For people that are new to the zookeeping field, I have a few pieces of advice that I'd like to give you. The first one that I want to talk about today is being humble.
About six months into my keeper internship in the children's zoo at the San Francisco Zoo I already thought I knew it all. I took liberties with animals that now I know I should never have. One day without asking anyone I decided to walk one of the horses that lived there through the petting zoo area to get her some exercise and also to show herself (and myself) off to zoo guests. I knew that she could be a nervous animal at times, but I was also very confident in my abilities to control the situation. It was a relatively slow day and nothing went wrong. I walked her from once side of the corral to the other, stopping a few times to let her meet guests, and then returned her to her exhibit area. As soon as I had put her back I was immediately approached by my supervisor for a meeting in his office where he proceeded to tear me a new orifice about walking her through a public area. He said things like "you aren't experienced enough yet", "you need to ask permission", and "someone could have gotten hurt". I brushed it off and didn't pay too much attention to him because I knew that I was good at this job.
Another time, I took our black rat snake out of his smallish exhibit which had no natural light and let him slither around in a patch of grass in a behind the scenes area inaccessible to the public. I thought I was doing a really nice thing for the animal, but once again, after I brought him back to his home I got in trouble with the boss. This time, I got written up for it. Still, I didn't really pay too much attention to it because I knew I was already a good keeper with good animal sense.

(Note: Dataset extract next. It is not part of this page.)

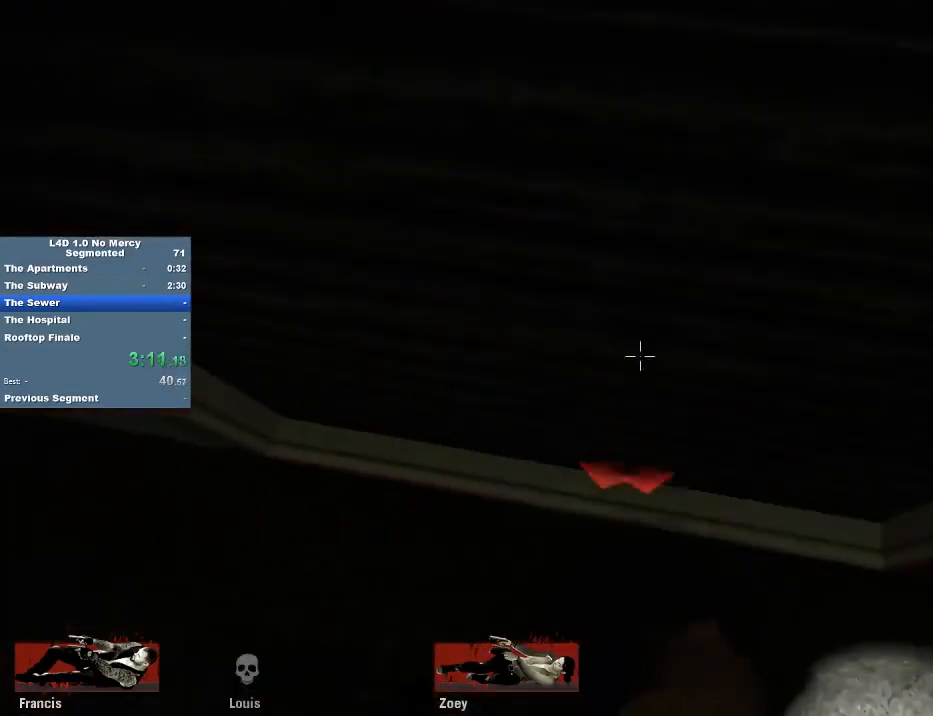
{"keys": ["3", "4"], "mouse": ["right"], "events": [[50, "4", "down"], [50, "mouse_right", "down"], [83, "1", "up"], [83, "2", "up"], [83, "mouse_right", "up"], [150, "mouse_right", "down"], [183, "1", "down"], [183, "2", "down"], [183, "4", "up"], [183, "mouse_right", "up"], [250, "2", "up"], [250, "4", "down"], [283, "1", "up"], [283, "mouse_right", "down"], [317, "2", "down"], [317, "mouse_right", "up"], [383, "4", "up"], [383, "mouse_right", "down"], [417, "2", "up"], [417, "4", "down"], [417, "mouse_right", "up"], [483, "mouse_right", "down"]]}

Part of the daily routine of the "Yellow Barn" string at the children's zoo was walking our steer Oscar from his off-exhibit corral to the public exhibit area in the morning and then back again around closing time. One day I decided I was ready to halter up Oscar and walk him back to his night yard by myself, again, without asking someone. I was chatting with a guest, haltering him up at the same time, and paying more attention to the guest than I was the animal. I had done this dozens of times with supervision and I had gotten complacent, which now I know is never a good thing, even with animals you know really well.